Reconstructing Rembrandt

Historians are applying current clinical knowledge to help explain questions about the history of anatomy, William Schupbach – Curator of the Iconographic Collection in the Wellcome Library for the History and Understanding of Medicine – reveals how this has been used to decipher a Rembrandt painting.

Although most historical research takes the form of investigation of old documents, other techniques can also be a potential source of illumination. The Wellcome Trust trains aspiring historians in oral history, and is keen to bring the professional experience of clinicians into the sphere of historical research. The knack is to apply current knowledge to historical questions without falling into anachronism. One area in which today’s experience can be useful is in questions about the history of anatomy, for although ideas about the body are in continual flux, the anatomy of the human body itself is assumed not to have changed at all in the historical period.

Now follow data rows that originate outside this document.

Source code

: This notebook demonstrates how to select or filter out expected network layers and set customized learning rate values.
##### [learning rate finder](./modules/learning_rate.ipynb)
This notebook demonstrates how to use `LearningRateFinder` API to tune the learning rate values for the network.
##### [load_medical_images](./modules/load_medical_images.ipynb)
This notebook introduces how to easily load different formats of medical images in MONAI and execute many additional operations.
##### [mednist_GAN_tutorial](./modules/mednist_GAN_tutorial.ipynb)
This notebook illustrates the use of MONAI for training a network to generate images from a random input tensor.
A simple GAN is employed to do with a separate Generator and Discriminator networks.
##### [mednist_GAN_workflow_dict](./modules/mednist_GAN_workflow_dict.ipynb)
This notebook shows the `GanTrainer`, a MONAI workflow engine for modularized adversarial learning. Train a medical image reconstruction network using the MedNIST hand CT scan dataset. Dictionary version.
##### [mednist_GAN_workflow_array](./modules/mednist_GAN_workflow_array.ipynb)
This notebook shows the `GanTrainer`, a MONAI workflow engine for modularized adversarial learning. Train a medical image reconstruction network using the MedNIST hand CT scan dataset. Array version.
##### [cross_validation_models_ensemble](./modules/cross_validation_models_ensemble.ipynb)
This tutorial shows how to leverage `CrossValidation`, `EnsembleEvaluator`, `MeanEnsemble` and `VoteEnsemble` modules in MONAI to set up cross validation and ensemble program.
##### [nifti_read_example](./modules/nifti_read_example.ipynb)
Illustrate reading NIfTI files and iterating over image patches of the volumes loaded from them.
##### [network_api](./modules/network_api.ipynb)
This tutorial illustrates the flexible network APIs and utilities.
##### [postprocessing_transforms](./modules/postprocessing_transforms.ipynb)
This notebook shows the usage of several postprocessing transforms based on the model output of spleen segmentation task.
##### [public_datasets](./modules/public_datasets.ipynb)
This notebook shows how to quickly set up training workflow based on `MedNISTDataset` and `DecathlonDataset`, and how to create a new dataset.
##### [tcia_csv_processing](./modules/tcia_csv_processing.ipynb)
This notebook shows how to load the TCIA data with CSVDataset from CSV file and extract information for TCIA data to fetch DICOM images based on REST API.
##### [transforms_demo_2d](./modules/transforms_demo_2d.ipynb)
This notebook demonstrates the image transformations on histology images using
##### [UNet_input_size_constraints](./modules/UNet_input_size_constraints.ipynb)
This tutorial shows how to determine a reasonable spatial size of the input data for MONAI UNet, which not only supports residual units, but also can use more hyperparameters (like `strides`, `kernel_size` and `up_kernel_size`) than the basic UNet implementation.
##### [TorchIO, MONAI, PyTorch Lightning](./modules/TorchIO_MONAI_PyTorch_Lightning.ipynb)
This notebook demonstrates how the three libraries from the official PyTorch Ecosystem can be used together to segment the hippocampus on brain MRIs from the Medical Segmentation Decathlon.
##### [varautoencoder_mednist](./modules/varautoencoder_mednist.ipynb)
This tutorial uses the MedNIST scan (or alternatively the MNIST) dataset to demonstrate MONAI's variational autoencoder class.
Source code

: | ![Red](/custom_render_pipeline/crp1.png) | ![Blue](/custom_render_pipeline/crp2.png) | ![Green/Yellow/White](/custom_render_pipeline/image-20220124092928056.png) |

One such question is: what is going on in Rembrandt’s painting ‘The Anatomy of Dr Johan Deijman’? The painting, commissioned in 1656, shows a dissected cadaver, with a man holding the top of the skull and the hands and trunk of the anatomist, Johan Deijman: the rest of the painting, showing Dr Deijman’s head and about seven other spectators, was destroyed by fire in 1723. What is actually being dissected in the painting, and why, out of the thousands of dissections that could have been selected, was that one alone chosen? To help answer the first question, a reconstruction of the dissection was arranged, using facilities kindly provided by Laurence Garey, Professor of Anatomy in the Division of Neuroscience at Imperial College, and Mei Guan, the Prosector in the same Division. Their skilful reconstruction revealed many points which have not hitherto been recognised.

The reconstruction showed that the structure being held by Dr Deijman is the falx, the crescent-shaped structure that lines the gap between the two cerebral hemispheres. The dissection also showed what liberties the anatomist and the painter have taken. Dr Deijman has already cut the falx out of the fissure in which it sits, has turned it around 180 degrees to show its crescent shaped side to the viewer of the painting, and (a nice touch) is holding it with his forceps to give the impression that he is just lifting it out of the brain. Rembrandt’s painterly licence has been even more unscrupulous: the soles of the cadaver’s feet are shown, implying a low viewpoint, but the brain is depicted from a much higher position, and from much closer. In order to foreshorten the cadaver, Rembrandt has quietly eliminated at least a cubic metre of Amsterdam airspace.

Why choose a dissection of the falx, an organ not considered very important, for such an important commission? A reason emerges when we consider the painting in historical context and perspective. The painting is one in a series, including Rembrandt’s earlier ‘Anatomy of Dr Tulp’, which aimed to communicate a suitable public image for the commissioning body, the Amsterdam Corporation of Surgeons. The surgeons presented themselves as the craftsmen whose working material was the living human body.

One of the lessons that they taught was the fragility of human life: by what a slender thread we live or die. All Rembrandt’s distortions have the effect of emphasising the difference between life and death. And the falx? ‘Falx’ is Latin for scythe or sickle, and the scythe is the instrument with which Death, the grim reaper, harvests his crop of human beings. Rembrandt himself, in one of his etchings, had shown Death armed with a sickle, so he would certainly have appreciated Dr Deijman’s little pun.

The painting is coming to London from Amsterdam for the exhibition ‘Spectacular Bodies’ at the Hayward Gallery (19 October 2000 – 14 January 2001), so anatomists will be able to judge for themselves the evidence for this new interpretation.